Canada asked to help keep 'killer robots' off battlefields

A robot is pictured in front of the Houses of Parliament and Westminster Abbey as part of the...

A robot is pictured in front of the Houses of Parliament and Westminster Abbey as part of the Campaign to Stop Killer Robots in London April 23, 2013. REUTERS/Luke MacGregor

Jessica Hume, National Bureau

, Last Updated: 11:58 PM ET

OTTAWA — Somewhere deep in a lab in China, scientists are working toward building autonomous military machines that could some day end up on a battlefield.

It's not just China. Russia and Israel are working on their own deadly hardware.

The U.K., U.S. and South Korea have even conducted tests on autonomous weapons in military scenarios.

The potentially profound implications of this developing technology led to the formation of the Campaign to Stop Killer Robots — an international effort to see these machines banned.

The efforts are similar to nuclear weapons compared to nuclear energy, in that robots are OK, but killer robots are not.
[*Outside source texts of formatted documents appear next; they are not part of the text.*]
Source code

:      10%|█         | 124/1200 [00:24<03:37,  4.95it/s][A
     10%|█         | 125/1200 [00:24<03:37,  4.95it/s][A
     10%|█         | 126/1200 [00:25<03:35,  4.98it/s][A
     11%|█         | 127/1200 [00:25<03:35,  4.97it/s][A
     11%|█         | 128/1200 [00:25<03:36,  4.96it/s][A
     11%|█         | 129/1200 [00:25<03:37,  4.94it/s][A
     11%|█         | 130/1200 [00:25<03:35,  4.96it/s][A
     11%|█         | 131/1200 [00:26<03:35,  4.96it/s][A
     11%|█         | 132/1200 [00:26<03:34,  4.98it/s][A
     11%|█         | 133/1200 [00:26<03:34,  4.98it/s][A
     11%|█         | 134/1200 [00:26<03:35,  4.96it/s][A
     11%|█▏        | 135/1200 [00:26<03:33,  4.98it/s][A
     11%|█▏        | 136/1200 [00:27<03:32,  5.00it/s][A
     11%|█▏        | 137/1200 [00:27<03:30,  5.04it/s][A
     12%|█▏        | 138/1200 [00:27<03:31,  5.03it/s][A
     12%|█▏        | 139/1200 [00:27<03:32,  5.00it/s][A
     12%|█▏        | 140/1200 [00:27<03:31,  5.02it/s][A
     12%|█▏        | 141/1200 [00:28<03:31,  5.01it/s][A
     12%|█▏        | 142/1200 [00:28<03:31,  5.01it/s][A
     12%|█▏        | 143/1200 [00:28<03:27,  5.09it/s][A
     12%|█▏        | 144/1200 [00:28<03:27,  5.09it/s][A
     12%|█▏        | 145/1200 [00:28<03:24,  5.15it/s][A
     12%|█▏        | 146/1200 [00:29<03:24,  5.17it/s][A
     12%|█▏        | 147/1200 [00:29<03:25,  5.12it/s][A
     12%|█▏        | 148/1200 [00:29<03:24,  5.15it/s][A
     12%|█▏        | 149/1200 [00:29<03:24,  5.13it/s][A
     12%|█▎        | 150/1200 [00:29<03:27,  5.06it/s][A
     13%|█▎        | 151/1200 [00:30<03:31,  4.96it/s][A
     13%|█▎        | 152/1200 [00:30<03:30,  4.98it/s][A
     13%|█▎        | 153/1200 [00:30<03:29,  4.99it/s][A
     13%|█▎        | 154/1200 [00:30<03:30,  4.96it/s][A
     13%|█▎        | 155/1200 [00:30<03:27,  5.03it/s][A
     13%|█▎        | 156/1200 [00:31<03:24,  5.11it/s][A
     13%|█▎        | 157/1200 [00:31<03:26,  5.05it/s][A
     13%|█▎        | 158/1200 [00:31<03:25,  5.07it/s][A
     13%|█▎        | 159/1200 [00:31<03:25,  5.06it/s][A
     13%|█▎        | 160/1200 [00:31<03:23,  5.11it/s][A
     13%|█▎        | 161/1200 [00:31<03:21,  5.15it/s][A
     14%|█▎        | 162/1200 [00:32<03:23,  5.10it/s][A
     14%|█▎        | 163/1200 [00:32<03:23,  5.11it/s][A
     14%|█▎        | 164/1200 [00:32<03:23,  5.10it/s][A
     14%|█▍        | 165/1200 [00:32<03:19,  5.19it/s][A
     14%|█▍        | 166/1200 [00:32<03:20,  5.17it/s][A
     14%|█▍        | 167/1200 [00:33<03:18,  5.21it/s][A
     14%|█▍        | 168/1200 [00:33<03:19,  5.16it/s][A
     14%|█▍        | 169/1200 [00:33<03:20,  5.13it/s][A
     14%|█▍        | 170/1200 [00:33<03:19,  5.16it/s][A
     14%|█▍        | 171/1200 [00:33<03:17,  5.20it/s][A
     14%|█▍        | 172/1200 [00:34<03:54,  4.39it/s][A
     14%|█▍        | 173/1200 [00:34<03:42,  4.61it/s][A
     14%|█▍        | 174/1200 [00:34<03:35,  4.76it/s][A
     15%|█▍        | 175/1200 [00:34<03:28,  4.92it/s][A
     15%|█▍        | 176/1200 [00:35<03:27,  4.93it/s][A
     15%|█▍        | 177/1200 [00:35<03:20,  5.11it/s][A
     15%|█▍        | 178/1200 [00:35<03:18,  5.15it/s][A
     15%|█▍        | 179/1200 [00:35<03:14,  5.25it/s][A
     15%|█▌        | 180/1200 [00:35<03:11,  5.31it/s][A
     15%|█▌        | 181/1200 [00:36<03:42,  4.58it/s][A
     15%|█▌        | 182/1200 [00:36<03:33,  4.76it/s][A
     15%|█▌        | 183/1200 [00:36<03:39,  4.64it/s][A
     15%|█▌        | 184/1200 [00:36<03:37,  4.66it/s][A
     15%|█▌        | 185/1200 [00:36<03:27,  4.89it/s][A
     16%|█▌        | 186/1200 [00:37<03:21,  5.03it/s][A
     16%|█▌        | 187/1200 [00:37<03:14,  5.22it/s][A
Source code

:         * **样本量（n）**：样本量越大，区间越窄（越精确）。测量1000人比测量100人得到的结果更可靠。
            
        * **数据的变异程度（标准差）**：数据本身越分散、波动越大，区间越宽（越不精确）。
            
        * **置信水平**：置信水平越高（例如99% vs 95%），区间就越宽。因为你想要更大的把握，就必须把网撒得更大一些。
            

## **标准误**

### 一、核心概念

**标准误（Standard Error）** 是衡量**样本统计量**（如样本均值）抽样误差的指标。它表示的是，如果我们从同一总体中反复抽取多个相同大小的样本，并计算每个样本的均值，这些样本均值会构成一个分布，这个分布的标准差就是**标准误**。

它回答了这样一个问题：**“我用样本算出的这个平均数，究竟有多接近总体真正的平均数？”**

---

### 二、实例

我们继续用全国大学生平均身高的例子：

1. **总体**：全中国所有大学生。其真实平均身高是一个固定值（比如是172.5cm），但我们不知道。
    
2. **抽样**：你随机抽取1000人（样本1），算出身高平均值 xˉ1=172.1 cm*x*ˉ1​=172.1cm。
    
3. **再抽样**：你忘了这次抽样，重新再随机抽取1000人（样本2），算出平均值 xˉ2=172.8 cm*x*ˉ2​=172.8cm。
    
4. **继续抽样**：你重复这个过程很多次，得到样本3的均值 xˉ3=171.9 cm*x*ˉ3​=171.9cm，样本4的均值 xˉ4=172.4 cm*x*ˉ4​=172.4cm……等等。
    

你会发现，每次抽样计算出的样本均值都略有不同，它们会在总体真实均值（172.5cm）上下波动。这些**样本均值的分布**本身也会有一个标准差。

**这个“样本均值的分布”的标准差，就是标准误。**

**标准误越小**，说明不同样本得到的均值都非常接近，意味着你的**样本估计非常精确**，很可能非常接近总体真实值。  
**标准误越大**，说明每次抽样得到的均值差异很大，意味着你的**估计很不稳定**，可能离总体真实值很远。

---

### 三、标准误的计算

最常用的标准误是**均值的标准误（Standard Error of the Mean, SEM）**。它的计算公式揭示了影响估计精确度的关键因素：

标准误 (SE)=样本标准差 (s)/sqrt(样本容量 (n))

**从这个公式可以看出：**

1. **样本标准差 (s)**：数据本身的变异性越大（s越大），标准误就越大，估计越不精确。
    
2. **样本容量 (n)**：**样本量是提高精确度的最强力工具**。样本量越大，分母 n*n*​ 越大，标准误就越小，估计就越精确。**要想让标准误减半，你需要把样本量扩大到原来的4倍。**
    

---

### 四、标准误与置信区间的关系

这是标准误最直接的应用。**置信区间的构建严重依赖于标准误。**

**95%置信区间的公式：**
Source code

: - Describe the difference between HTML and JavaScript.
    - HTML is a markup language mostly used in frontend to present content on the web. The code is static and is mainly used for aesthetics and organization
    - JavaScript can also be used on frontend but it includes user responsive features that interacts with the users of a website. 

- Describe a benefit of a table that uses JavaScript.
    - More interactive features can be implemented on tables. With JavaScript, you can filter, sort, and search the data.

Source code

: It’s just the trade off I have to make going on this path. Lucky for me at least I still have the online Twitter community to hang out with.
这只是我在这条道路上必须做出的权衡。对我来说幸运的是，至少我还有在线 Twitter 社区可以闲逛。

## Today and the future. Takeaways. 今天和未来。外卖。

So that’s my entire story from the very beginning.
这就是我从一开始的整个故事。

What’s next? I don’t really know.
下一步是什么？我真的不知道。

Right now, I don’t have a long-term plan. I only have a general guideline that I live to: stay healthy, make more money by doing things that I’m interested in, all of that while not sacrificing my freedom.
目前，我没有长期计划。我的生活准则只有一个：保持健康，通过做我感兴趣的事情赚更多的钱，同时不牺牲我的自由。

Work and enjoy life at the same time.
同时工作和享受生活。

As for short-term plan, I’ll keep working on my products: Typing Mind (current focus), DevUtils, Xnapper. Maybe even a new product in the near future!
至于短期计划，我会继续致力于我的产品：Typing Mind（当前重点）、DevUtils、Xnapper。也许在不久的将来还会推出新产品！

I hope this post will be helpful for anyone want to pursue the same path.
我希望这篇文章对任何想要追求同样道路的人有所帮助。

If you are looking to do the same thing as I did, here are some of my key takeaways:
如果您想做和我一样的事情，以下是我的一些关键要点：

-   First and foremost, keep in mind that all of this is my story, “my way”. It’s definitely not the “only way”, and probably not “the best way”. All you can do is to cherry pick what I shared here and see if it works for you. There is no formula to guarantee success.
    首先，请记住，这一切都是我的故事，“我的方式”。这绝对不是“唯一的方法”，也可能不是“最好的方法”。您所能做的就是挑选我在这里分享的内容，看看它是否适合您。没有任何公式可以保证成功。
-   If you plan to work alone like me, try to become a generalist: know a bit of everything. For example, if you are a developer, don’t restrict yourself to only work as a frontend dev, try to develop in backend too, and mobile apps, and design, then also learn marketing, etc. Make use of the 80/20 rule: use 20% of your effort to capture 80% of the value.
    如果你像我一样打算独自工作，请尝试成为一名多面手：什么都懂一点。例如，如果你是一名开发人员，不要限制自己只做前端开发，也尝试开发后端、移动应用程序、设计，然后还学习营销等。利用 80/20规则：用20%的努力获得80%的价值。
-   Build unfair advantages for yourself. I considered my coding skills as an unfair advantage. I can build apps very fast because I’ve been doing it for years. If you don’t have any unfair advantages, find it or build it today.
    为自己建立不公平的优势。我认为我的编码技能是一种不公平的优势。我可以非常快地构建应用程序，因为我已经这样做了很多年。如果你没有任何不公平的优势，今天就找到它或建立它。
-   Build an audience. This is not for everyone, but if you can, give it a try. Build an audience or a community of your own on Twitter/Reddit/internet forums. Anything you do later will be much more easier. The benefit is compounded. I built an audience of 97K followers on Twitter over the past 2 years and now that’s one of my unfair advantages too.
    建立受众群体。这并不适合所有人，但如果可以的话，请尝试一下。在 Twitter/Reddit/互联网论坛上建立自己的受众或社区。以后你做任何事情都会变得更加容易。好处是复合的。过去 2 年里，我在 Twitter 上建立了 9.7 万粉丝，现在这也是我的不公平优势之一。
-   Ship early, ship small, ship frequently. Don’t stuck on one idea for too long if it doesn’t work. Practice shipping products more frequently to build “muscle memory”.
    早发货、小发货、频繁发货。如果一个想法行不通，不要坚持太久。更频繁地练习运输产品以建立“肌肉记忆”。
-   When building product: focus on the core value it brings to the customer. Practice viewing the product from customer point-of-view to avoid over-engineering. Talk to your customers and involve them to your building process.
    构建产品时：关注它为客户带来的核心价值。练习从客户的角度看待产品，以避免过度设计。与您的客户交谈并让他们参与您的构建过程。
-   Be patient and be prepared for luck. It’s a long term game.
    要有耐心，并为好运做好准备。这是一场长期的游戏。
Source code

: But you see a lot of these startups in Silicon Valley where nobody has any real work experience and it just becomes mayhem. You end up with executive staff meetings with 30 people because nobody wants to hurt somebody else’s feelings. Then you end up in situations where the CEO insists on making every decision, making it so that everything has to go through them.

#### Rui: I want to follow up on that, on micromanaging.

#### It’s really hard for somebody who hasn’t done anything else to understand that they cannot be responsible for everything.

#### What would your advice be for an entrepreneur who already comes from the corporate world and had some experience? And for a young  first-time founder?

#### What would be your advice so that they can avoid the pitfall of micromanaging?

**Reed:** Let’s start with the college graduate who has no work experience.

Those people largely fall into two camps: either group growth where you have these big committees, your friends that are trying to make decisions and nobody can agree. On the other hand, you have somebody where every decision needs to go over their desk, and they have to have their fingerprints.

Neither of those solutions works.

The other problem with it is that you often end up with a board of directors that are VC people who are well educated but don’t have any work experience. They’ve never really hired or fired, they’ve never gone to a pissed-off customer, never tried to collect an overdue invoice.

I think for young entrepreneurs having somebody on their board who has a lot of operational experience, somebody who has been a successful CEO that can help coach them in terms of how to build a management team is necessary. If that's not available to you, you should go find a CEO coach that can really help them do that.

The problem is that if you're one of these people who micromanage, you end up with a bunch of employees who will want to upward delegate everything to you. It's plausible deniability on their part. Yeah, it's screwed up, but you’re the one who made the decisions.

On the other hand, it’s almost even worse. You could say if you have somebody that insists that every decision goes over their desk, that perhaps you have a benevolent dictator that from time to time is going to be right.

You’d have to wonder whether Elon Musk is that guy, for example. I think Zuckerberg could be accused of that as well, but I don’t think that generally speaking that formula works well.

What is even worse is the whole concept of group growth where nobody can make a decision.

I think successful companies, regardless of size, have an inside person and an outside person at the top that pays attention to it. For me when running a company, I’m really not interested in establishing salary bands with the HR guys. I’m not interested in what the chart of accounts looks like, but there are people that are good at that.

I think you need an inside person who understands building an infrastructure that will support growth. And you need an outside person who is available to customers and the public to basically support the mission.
Canada isn't known to be developing such weapons, so the Campaign to Stop Killer Robots believes that's why the country would be well positioned as a global leader to initiate an international treaty against such development.

However, the use of robotic killers fighting our battles has supporters.

Proponents point to the potential to reduce the number of human soldiers on a battlefield and casualties - as was the argument for landmines decades ago.

Speaking to reporters in Ottawa on Tuesday, Ian Kerr, a University of Ottawa professor and Canada Research Chair in ethics, acknowledges human error and computer error are both realities, but that human error in military situations is preferable.

"We're asking the question of whether we want to relinquish human control to machines," he said.

"Human frailties are part of the human condition which is part of decision making and human judgment, which is the cornerstone of our justice system."

Machines don't have contextual awareness -- the ability to gauge the value of a military target or the value of civilians lives potentially lost, he said.

"There's no reciprocity if the decision maker is a machine. In no sense is the machine a stakeholder."

That's unlike even the use of drones — already a newly contentious addition to battlefields.

Washington has used drones to strike and kill terror group members and leaders overseas, raising ethical questions of such attacks.